The years I missed I can’t get back. The very young years with my littlest in preschool. Those in between, but still so sweet years, of early elementary school and the later years of elementary school where they are learning so much about the world, have an openness about trying new things and are mostly content with themselves. I was out of commission for two years. One full year of treatment and surgeries and one full year of too many doctor appointments and leftover head fog, the weight of chemo and fatigue. I am firmly in year three and my task of making us whole is still upon me.
My little one, “hands”, has been far too into electronics for my liking his whole life. Thankfully he is easily redirected, but only when i have the time and patience to give to him. My middle son is finding his groove and it makes me so happy and at the same time so sad. Sad because it makes me realize what I missed with my oldest. I missed those years I could have helped to steer him. I was so out of it I could barely do just the basics of maintaining my household.
We are here now and this is where we start! No matter what has happened in our past or the many reasons that things are the way they are, it is never too late to start now. I can’t do more than acknowledge what is lost because it hurts too much to go there emotionally. And there is no alternate universe where things turned out differently. I have no idea if anything would be better if I wasn’t sick. To be very honest, I’m not sad about the road we were forced down. Often the things out of my control have taught me lessons and/or forced me on a healthier path. We may not see it at the time and we may never actually see it. It just becomes the fabric of our beings. In my personal situation I feel like I just cleaned off my glasses and can see things more clearly.
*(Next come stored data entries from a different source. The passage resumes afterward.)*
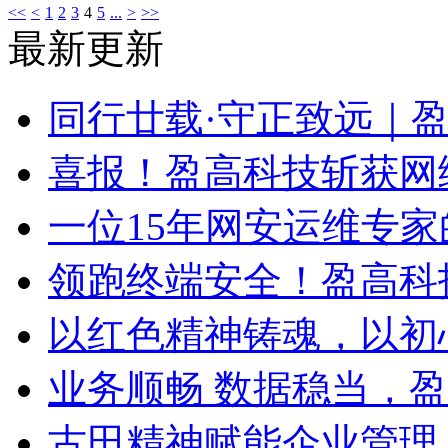
<<
<
1
2
3
4
5
...
>
>>
最新更新
同行廿载·守正致远｜
喜报！盈高科技斩获网
一位15年网安运维专家
领跑终端安全！盈高科
以红色精神铸魂，以初
业务顺畅 数据稳当，
古田精神赋能企业管理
I’ve been getting this excited feeling lately. Like a feeling of anticipation. Of what I don’t know, but I think I’m on the cusp of some new life adventures! I’ve been practicing some intentional living. Reading and meditating and writing most mornings. It seems to really clean out the clutter of the day to day humdrums and open the doors for what is on the horizon just out of reach. This morning I read that 95% of us aren’t living a full life or at least not what we had hoped for. I’ve heard a similar statistic for health in the past as well. Why is that?! I think it really boils down to intentions. When I was pumped up with drugs my intention was to get through treatments and not burn the house down in the process. I’ve been doing a lot of grounding and re-building this past year, but I’m starting to realize we can be grounded and fly at the same time.
Where?! Where am I going to find the time to do more than what I am doing now?
I had been trying to find the time myself and then a friend recommended a book called Miracle Mornings to me. I now get up at 5:30am and spend time with myself while I am fresh. I start my day with more direction than I ever have. I am able to make my to-do list before the morning craze which means I am more productive. More productive makes me happier. I also don’t have to be productive all day because I had some intentions laid out for myself. This gives me a little time to enjoy a book or play a game or color with the kids. If it can do this much for the day to day workings, I can’t wait to see what it will do for the rest of my life. I’m feeling on the cusp of a change. I’m feeling like my roots are firmly in the ground and I’m getting ready to flap my wings.
It's not so much when you do it, but that you do it. Is there something you’ve been itching to do? A book on your nightstand that has been recommended as life changing, but you have no time or desire to read it? Do you feel like you are just doing and have lost your purpose? Start setting intentions. Start small. Start with tuning in and knowing your heart’s desire and needs. Don’t get stuck in that middle place of contentment. Without growth that place of contentment can turn to resentment. When you find your wings, where will you fly?
Ps. I always consider myself a work in progress. I do get excited for very small victories. I don’t want you to ever think that I have my ducks in a row, because I don’t even try to line them up. Life is far more fascinating when you keep challenging yourself and I’m not sure if my ducks will ever be in a row. I’m learning to accept this and to even embrace it. I hope you will too!